From Solution I, the equation of $AB$ is $y=2x-1$, $B(0,-1)$, $D(\frac{1}{2},0)$. Thus $D$ is the midpoint of $AB$.

Set $\gamma =\frac{CD}{CP}$, $t_1=\frac{CA}{CE}=1+{\lambda }_1$, $t_2=\frac{CB}{CF}=1+{\lambda }_2$. Then $t_1+t_2=3$. Since $AD$ is a median of $△ABC$, $S_{△CAB}=2S_{△CAD}=2S_{△CBD}$ where $S_{△}$ denotes the area of $△$. But $$\frac{1}{t_1{t}_2}=\frac{CE\cdot CF}{CA\cdot CB}=\frac{S_{△CEF}}{S_{△CAB}}=\frac{S_{△CEP}}{2S_{△CAD}}+\frac{S_{△CFP}}{2S_{△CED}}$$ $$=\frac{1}{2}\left(\frac{1}{t_1\gamma }+\frac{1}{t_2\gamma }\right)=\frac{t_1+t_2}{2t_1{t}_2\gamma }=\frac{3}{2t_1{t}_2\gamma },$$ so $\gamma =\frac{3}{2}$ and $P$ is the center of gravity for $△ABC$.
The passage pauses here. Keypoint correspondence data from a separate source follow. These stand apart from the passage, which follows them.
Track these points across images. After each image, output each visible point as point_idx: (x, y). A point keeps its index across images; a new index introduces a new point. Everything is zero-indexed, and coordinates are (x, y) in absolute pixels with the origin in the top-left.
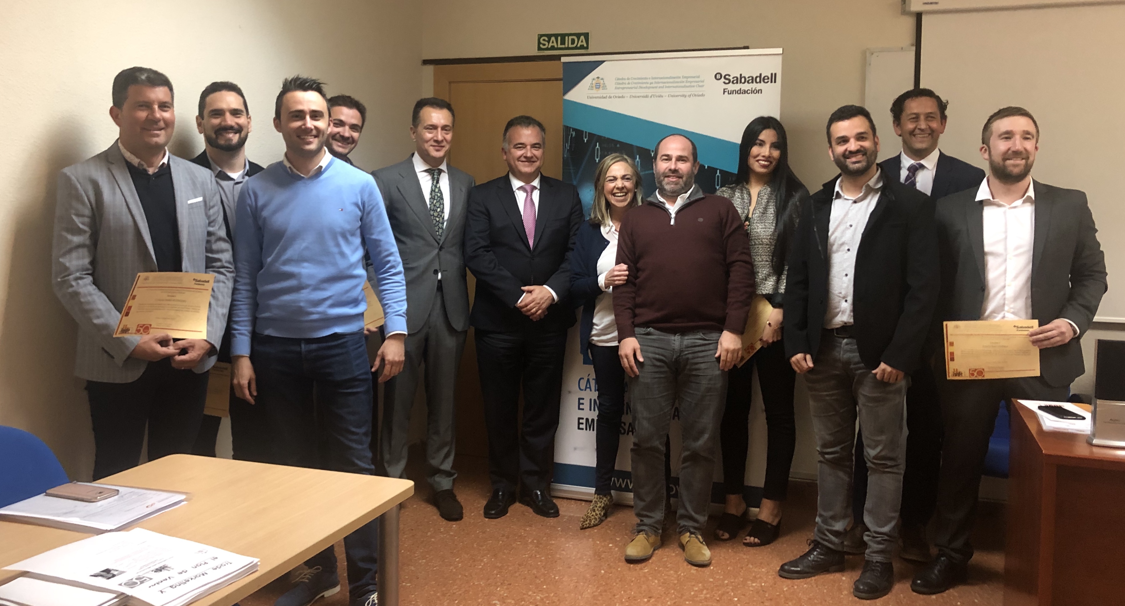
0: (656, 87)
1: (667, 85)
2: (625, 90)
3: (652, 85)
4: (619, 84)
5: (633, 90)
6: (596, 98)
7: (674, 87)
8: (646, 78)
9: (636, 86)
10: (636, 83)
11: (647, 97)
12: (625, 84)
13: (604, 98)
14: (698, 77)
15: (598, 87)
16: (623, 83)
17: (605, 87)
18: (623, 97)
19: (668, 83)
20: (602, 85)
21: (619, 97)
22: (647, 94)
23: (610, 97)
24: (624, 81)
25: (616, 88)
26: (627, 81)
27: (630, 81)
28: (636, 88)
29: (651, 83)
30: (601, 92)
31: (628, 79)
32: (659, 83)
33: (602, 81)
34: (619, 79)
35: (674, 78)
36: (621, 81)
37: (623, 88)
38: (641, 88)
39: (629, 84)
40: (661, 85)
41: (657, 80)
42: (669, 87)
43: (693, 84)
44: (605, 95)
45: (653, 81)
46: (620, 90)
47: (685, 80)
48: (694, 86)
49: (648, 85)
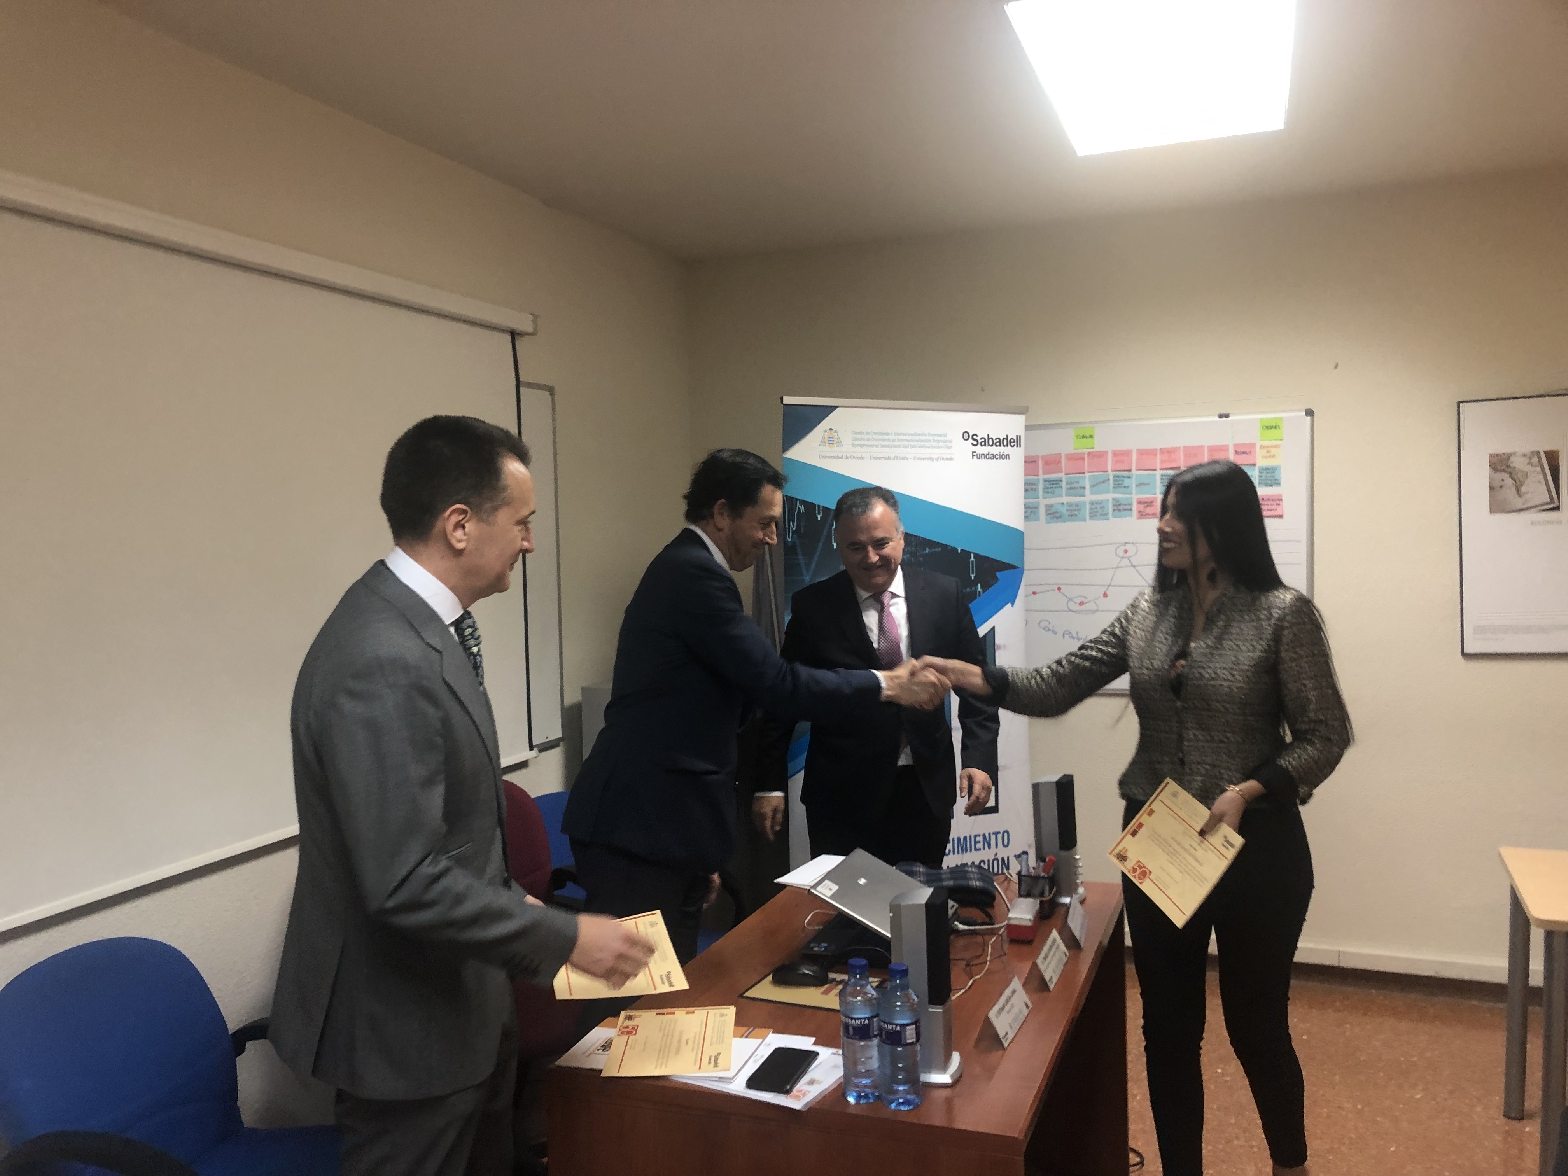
0: (899, 446)
1: (912, 444)
2: (864, 449)
3: (895, 443)
4: (857, 439)
5: (874, 449)
6: (829, 457)
7: (920, 447)
8: (887, 434)
9: (876, 443)
10: (876, 440)
11: (889, 458)
12: (864, 440)
13: (840, 458)
14: (946, 435)
15: (831, 441)
16: (861, 439)
17: (839, 444)
18: (862, 458)
19: (912, 441)
20: (836, 440)
21: (858, 458)
22: (890, 455)
23: (847, 458)
24: (863, 436)
25: (854, 445)
26: (865, 437)
27: (870, 436)
28: (877, 446)
29: (894, 441)
30: (835, 450)
31: (868, 433)
32: (902, 440)
33: (836, 434)
34: (856, 433)
35: (919, 435)
36: (858, 436)
37: (862, 446)
38: (883, 446)
39: (868, 440)
40: (906, 443)
41: (901, 437)
42: (914, 447)
43: (941, 444)
44: (840, 455)
45: (896, 437)
46: (858, 448)
47: (931, 438)
48: (941, 447)
49: (891, 443)
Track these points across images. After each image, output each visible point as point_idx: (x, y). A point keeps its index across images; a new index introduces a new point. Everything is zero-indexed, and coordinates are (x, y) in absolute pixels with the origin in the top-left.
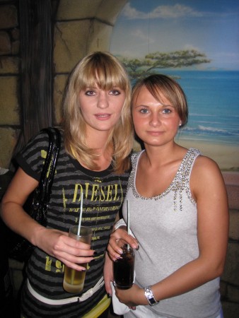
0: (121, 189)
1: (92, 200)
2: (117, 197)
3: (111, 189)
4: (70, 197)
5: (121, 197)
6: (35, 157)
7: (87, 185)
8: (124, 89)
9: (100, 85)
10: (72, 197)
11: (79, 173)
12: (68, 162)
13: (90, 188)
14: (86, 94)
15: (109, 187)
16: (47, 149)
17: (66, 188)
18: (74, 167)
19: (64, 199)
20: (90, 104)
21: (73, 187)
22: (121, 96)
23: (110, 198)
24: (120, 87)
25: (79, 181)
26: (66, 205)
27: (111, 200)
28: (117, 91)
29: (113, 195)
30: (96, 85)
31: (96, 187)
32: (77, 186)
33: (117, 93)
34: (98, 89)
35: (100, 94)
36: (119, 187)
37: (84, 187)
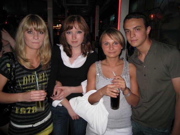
0: (46, 75)
1: (32, 82)
2: (45, 78)
3: (41, 75)
4: (22, 83)
5: (46, 78)
6: (5, 67)
7: (29, 76)
8: (45, 31)
9: (35, 29)
10: (23, 83)
11: (25, 72)
12: (19, 67)
13: (31, 77)
14: (28, 33)
15: (40, 75)
16: (9, 63)
17: (20, 79)
18: (22, 69)
19: (20, 84)
20: (30, 37)
21: (23, 78)
22: (44, 35)
23: (41, 79)
24: (44, 30)
25: (25, 75)
26: (21, 86)
27: (42, 80)
28: (42, 32)
29: (43, 78)
30: (33, 29)
31: (34, 77)
32: (24, 78)
33: (42, 33)
34: (34, 31)
35: (34, 33)
36: (45, 74)
37: (28, 78)
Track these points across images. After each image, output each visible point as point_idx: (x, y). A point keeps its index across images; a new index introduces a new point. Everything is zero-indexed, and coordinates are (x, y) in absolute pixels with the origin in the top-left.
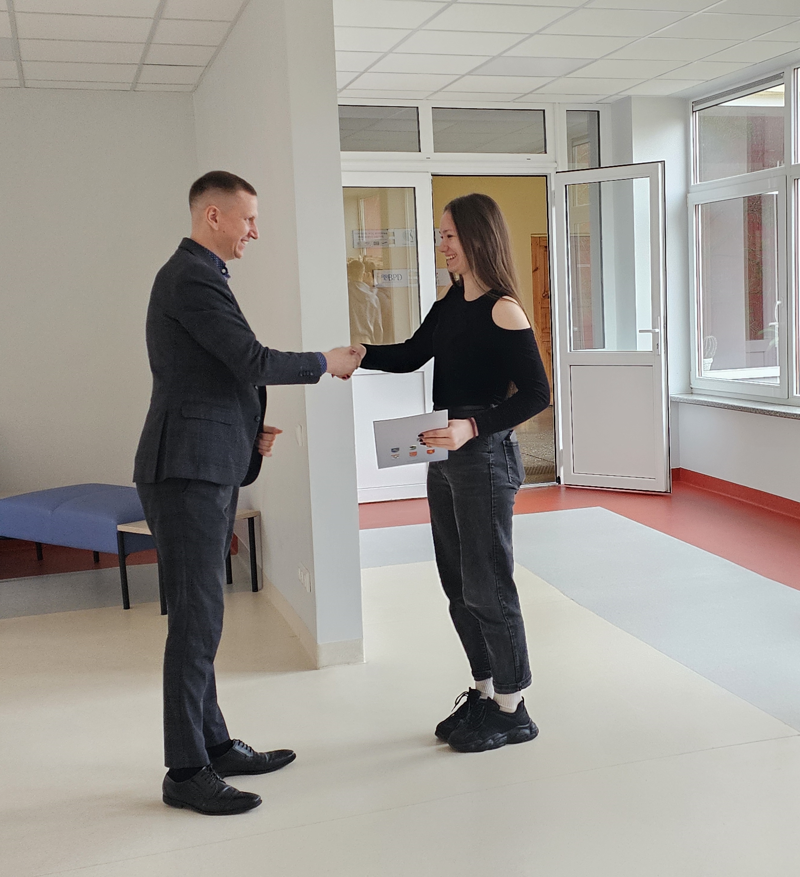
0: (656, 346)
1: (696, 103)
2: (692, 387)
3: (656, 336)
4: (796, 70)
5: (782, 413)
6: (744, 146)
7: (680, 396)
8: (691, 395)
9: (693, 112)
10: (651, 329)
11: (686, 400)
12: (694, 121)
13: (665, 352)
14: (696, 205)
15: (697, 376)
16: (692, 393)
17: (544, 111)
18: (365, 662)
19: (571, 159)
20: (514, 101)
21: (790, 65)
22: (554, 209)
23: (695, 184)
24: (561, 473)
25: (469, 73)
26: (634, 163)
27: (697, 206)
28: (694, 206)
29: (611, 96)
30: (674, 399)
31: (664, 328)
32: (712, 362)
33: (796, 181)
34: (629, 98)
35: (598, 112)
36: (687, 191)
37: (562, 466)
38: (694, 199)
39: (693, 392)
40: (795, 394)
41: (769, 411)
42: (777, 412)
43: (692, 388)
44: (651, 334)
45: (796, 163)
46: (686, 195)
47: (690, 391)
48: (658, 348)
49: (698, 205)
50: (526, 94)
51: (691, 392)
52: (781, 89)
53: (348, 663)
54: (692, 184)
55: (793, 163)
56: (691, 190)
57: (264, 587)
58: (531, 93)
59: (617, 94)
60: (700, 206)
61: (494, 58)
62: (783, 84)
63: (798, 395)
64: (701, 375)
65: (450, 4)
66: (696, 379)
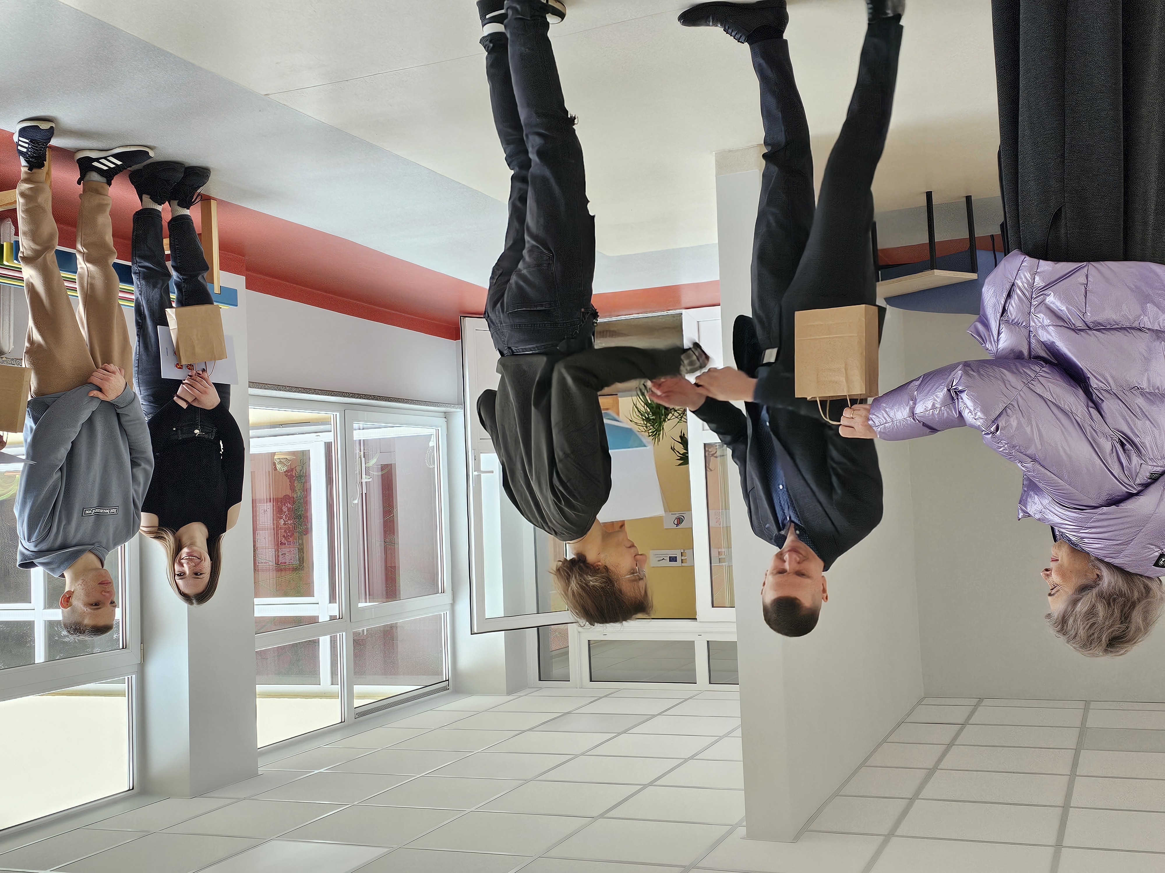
0: (476, 459)
1: (445, 689)
3: (477, 468)
4: (343, 721)
5: (347, 397)
7: (452, 410)
8: (446, 412)
9: (448, 680)
10: (482, 475)
11: (450, 407)
12: (447, 672)
13: (468, 452)
15: (440, 429)
17: (591, 681)
18: (714, 153)
19: (565, 635)
20: (619, 690)
21: (349, 726)
23: (445, 613)
25: (654, 716)
26: (503, 632)
27: (443, 592)
28: (446, 591)
29: (525, 695)
30: (460, 407)
31: (469, 475)
32: (431, 442)
33: (341, 617)
34: (509, 693)
35: (540, 680)
36: (452, 605)
38: (445, 598)
39: (443, 414)
40: (338, 414)
41: (360, 398)
42: (352, 397)
43: (446, 418)
44: (482, 469)
45: (341, 634)
47: (446, 416)
48: (475, 456)
50: (605, 697)
51: (445, 414)
52: (357, 703)
53: (730, 151)
54: (448, 612)
55: (344, 633)
56: (449, 607)
58: (601, 698)
59: (520, 696)
60: (440, 592)
61: (625, 732)
62: (355, 708)
63: (335, 413)
64: (437, 430)
65: (651, 784)
66: (441, 427)
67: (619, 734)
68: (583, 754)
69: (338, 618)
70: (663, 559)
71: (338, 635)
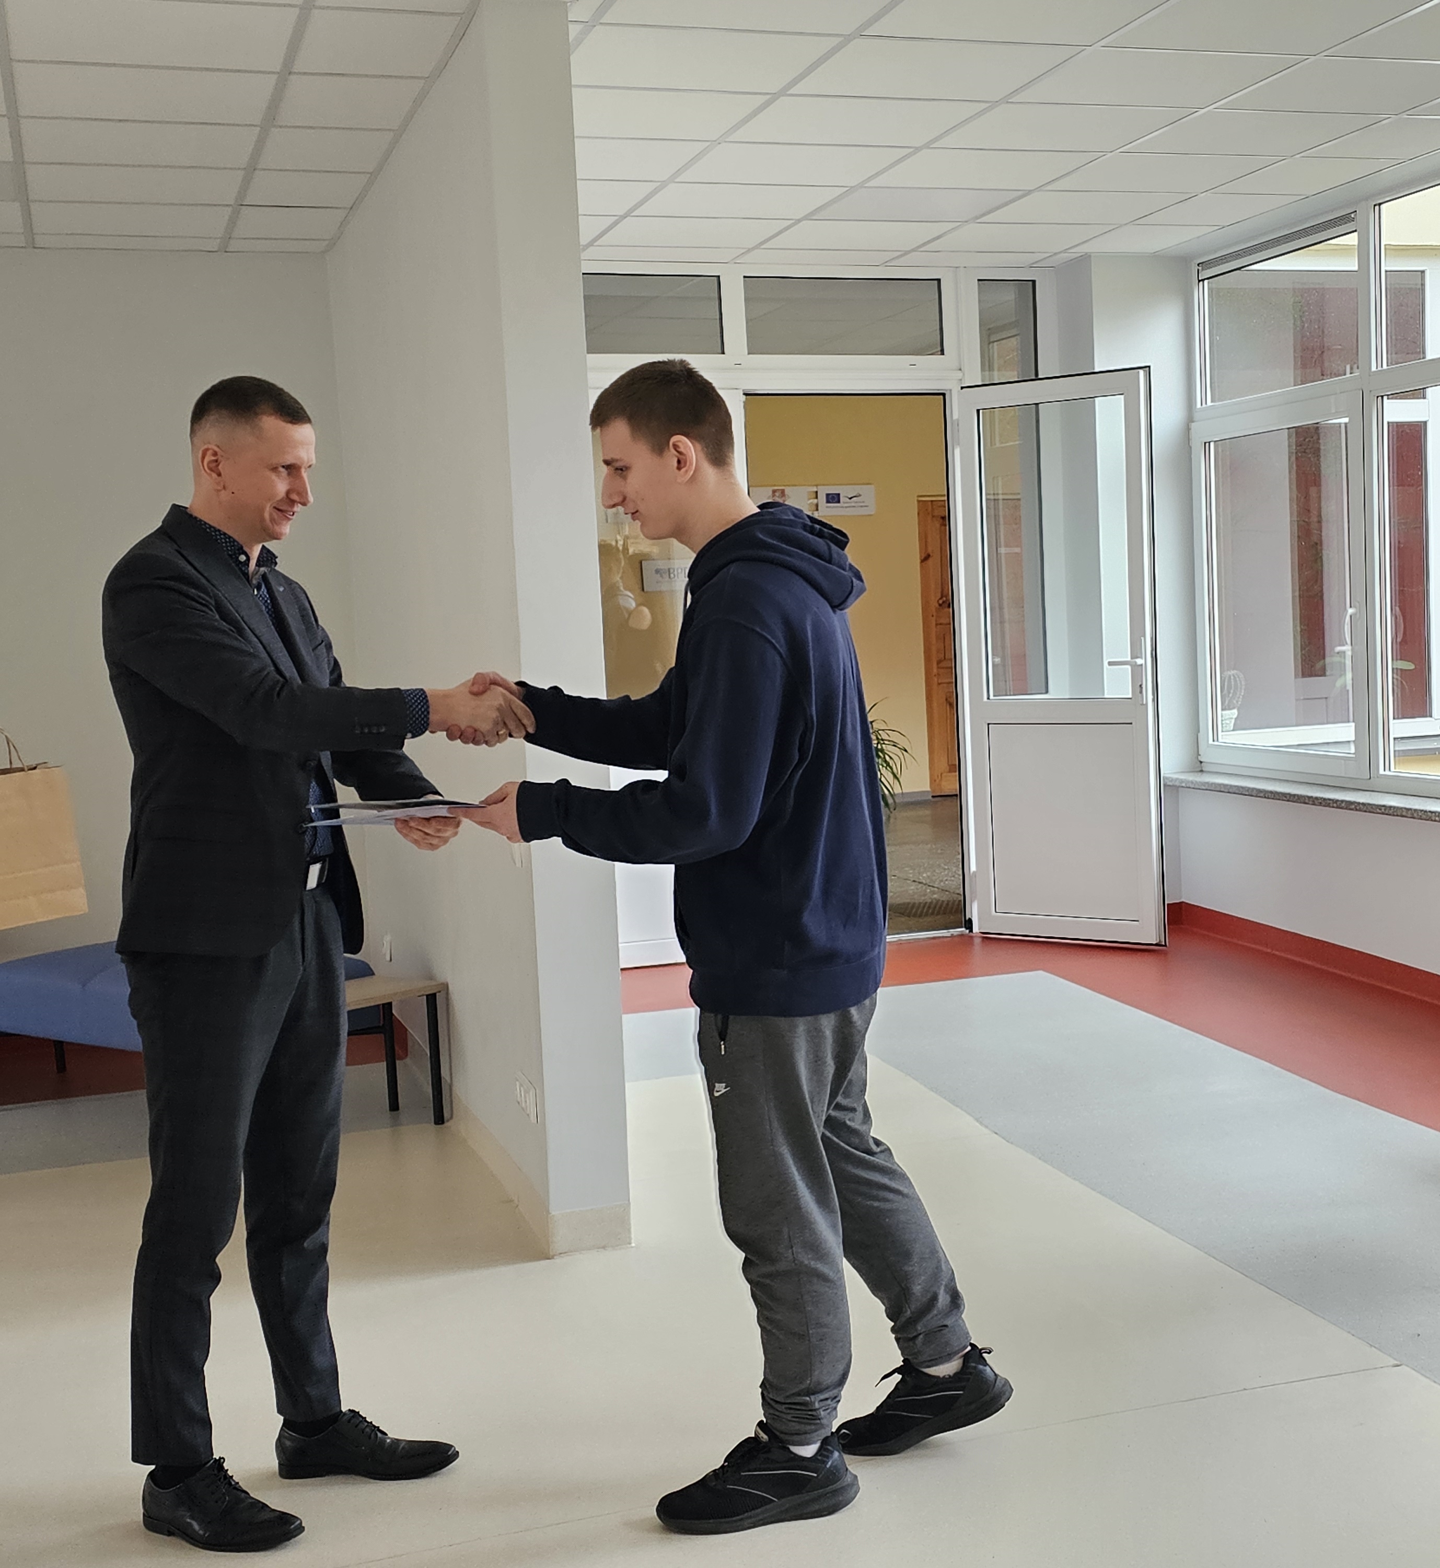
0: (1139, 688)
1: (1205, 265)
2: (1202, 760)
3: (1137, 671)
4: (1377, 207)
5: (1359, 803)
6: (1287, 340)
7: (1182, 777)
8: (1200, 774)
9: (1199, 281)
10: (1129, 659)
11: (1192, 782)
12: (1202, 295)
13: (1153, 700)
14: (1205, 443)
15: (1213, 742)
16: (1202, 771)
17: (939, 280)
18: (633, 1245)
19: (987, 363)
20: (886, 264)
21: (1366, 199)
22: (957, 452)
23: (1204, 405)
24: (974, 912)
25: (807, 217)
26: (1097, 370)
27: (1207, 444)
28: (1202, 444)
29: (1055, 254)
30: (1170, 781)
31: (1152, 657)
32: (1235, 716)
33: (1380, 398)
34: (1085, 260)
35: (1034, 282)
36: (1190, 419)
37: (974, 901)
38: (1200, 432)
39: (1204, 769)
40: (1381, 772)
41: (1337, 801)
42: (1351, 803)
43: (1201, 762)
44: (1129, 667)
45: (1380, 368)
46: (1188, 425)
47: (1199, 766)
48: (1141, 692)
49: (1209, 443)
50: (907, 253)
51: (1200, 769)
52: (1352, 239)
53: (604, 1247)
54: (1199, 405)
55: (1374, 369)
56: (1197, 416)
57: (454, 1116)
58: (913, 250)
59: (1065, 251)
60: (1212, 444)
61: (852, 189)
62: (1356, 231)
63: (1387, 773)
64: (1215, 738)
65: (775, 97)
66: (1209, 746)
67: (861, 185)
68: (917, 149)
69: (1385, 398)
70: (850, 498)
71: (1385, 366)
Consider $P(x,y)$ and $C(x_0,x_0^2)$. Since $C$ is different from $A$, $x_0\ne 1$. Thus the coordinates of the center of gravity $P$ are $x=\frac{0+1+x_0}{3}=\frac{1+x_0}{3}$, $x\ne \frac{2}{3}$, $y=\frac{-1+1+x_0^2}{3}=\frac{x_0^2}{3}$. Eliminating $x_0$, we get $y=\frac{1}{3}(3x-1{)}^2$. Thus the equation of the trail is $y=\frac{1}{3}(3x-1{)}^2$, $x\ne \frac{2}{3}$.